• **Your goal**:
Transcribe exactly the line that contains "dublu atu pe" and every line after it through the end of the records, with nothing else.

• **Supplied data**:
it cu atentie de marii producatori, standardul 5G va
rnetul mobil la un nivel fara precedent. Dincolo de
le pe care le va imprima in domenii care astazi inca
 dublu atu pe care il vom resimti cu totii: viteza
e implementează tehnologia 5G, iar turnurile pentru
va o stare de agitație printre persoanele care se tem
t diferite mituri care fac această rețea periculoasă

• **Answer**:
 dublu atu pe care il vom resimti cu totii: viteza
e implementează tehnologia 5G, iar turnurile pentru
va o stare de agitație printre persoanele care se tem
t diferite mituri care fac această rețea periculoasă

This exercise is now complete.